Il n'est pas nécessaire d'être médecin pour savoir que fumer provoque le cancer. Mais cela n'a pas toujours été le cas.
Pendant des années, fumer des cigarettes était considéré comme cool et peut-être même, ah, bon pour la santé des jeunes mamans.

Lorsque les recherches établissant un lien entre le tabagisme et le cancer ont commencé à s'accumuler, le Centre pour la liberté des consommateurs (CCF), une organisation à but non lucratif dirigée par le lobbyiste Richard Berman, a vu le jour.
Le CCF a été lancé grâce à un don de 600 000 $ du géant du tabac Philip Morris, qui a finalement consacré entre 49 et 79 % de son budget caritatif au Centre entre 1995 et 1998. En contrepartie, le CCF a mis en place une série de campagnes et de sondages visant à démontrer que les Américains n'étaient pas intéressés par la réglementation du tabagisme. Le tout sur fond de déclin très médiatisé et de décès de plusieurs « Marlboro Men » des suites d'un cancer du poumon.
Aujourd'hui, le Centre pour la liberté des consommateurs concentre ses recherches sur un autre produit : le plastique.
Si les consommateurs américains moyens prennent désormais conscience de la pollution plastique et de l'augmentation des déchets dans le Pacifique , ils sont moins au courant des preuves associant les emballages alimentaires en plastique à des substances chimiques cancérigènes.

Lorsque des recherches ont mis en lumière les effets néfastes de substances chimiques comme le BPA dans les plastiques, l'American Chemistry Council (dont le conseil d'administration compte parmi ses membres Dow, DuPont, Marathon Petroleum et ExxonMobil) a fait pression contre toute législation visant à réglementer le BPA et les substances similaires aux États-Unis. Pour ce faire, ils ont engagé bon nombre des mêmes scientifiques, consultants et agences de relations publiques qui avaient autrefois travaillé pour l'industrie du tabac. Leurs agissements ont abouti au lancement d'une campagne de relations publiques dont le slogan était « Écoutez la science ».

Ça vous dit quelque chose ?
De plus, la CCF et l'ACC ont utilisé leur argent pour parrainer des groupes de protection de l'environnement spécifiques qui avaient été initialement créés pour les tenir à l'écart .
Ils ont également lancé Plastics Make It Possible , un site web qui crée, partage et sponsorise des articles branchés sur les bienfaits du plastique sur des sites comme Buzzfeed. Une grande partie de ce contenu porte sur les contributions positives du plastique à la médecine, à la santé humaine et à l' environnement .
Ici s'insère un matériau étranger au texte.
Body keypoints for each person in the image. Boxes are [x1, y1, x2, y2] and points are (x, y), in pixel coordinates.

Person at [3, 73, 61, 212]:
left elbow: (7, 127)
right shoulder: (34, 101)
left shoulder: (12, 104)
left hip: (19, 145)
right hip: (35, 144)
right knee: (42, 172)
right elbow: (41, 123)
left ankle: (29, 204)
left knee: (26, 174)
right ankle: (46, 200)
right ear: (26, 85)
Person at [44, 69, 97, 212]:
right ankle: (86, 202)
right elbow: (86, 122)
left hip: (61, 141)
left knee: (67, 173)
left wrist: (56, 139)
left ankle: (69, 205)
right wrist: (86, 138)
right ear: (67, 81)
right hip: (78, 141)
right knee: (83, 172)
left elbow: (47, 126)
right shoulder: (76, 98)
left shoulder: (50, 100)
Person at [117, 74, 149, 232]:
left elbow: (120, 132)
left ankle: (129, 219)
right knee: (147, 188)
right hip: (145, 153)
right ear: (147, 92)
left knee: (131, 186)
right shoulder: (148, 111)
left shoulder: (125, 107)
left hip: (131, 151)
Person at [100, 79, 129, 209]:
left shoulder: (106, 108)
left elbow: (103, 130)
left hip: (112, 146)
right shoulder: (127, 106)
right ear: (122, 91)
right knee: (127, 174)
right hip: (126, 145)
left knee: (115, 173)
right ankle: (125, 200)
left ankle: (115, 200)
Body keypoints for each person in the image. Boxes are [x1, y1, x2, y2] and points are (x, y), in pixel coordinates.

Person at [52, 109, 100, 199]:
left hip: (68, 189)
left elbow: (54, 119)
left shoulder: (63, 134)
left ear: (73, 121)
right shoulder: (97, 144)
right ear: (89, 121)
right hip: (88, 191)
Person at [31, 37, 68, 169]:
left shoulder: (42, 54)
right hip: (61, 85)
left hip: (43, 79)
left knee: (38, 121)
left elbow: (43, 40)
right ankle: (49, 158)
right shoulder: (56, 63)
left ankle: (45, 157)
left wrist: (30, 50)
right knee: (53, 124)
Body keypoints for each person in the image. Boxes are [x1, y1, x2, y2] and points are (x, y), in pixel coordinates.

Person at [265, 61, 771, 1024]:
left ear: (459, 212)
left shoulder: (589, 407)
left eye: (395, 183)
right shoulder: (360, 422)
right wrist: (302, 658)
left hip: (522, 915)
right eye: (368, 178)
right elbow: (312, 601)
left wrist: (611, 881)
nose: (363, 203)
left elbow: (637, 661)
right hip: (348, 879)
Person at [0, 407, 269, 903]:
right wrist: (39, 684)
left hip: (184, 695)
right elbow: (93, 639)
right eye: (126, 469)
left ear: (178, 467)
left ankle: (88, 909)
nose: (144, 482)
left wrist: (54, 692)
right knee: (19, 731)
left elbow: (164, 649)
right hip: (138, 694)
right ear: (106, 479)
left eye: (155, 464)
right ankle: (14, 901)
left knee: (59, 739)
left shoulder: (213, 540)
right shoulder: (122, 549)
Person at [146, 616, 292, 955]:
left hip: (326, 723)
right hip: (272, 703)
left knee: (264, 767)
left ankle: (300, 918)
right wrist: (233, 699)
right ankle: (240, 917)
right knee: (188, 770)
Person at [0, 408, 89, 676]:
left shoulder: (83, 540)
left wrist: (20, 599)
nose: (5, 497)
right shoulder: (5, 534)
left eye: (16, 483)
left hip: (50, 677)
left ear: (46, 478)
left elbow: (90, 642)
Les entreprises de plastique à usage unique ont également lancé des campagnes qui assimilent la fraîcheur du plastique à la jeunesse, à la santé et à la vitalité, en utilisant des techniques créatives similaires au cours des 60 dernières années.


Les consommateurs ont depuis longtemps adopté le plastique comme convention de conservation des aliments et ne s'en soucient guère lorsque les aliments arrivent emballés dans du film plastique ou un récipient en plastique.
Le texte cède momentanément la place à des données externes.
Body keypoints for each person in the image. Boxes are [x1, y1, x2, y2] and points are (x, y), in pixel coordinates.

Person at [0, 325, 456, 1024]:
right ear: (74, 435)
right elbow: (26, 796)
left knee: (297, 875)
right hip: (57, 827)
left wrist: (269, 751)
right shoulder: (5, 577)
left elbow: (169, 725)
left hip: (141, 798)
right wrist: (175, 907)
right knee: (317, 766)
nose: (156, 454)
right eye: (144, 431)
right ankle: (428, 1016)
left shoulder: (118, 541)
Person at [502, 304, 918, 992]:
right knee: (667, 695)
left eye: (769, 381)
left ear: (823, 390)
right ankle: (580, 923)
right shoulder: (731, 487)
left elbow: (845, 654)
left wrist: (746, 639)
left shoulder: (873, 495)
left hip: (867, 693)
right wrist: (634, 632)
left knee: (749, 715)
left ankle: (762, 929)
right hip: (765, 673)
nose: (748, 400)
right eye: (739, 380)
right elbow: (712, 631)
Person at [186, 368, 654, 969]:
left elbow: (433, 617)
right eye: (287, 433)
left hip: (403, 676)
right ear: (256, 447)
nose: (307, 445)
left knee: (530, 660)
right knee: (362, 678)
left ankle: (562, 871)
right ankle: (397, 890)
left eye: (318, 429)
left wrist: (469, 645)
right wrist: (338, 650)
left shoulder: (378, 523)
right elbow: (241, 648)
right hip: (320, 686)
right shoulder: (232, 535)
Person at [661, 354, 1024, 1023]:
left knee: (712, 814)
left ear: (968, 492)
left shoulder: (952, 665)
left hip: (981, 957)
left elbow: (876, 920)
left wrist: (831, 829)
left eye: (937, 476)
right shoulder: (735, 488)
Mais des études ont montré que des substances chimiques provenant de ces produits en plastique se retrouvent dans nos aliments et nos selles .
C’est pourquoi, par exemple, l’emballage de certaines marques de saumon précise qu’il ne faut pas décongeler le produit dans son emballage.

Certes, le plastique a ses avantages. Mais en appliquant les stratégies de manipulation de l'opinion publique utilisées par l'industrie du tabac, l'industrie du plastique semble orienter le débat sur la santé, ce qui soulève la question posée par le Washington Post et d'autres médias : pourquoi ?
Face aux preuves de plus en plus nombreuses liant le plastique aux substances cancérigènes, ces déclarations des géants du plastique sont-elles un signal d'alarme ? Des groupes comme l'American Chemistry Council pourraient-ils influencer la recherche scientifique pour protéger l'industrie du plastique ?
Il a fallu près de 50 ans pour que le public – et les tribunaux – découvrent le complot des géants du tabac visant à tromper le public américain sur les risques sanitaires du tabac. Voilà de quoi réfléchir la prochaine fois que vous mettrez vos légumes dans un sac en plastique.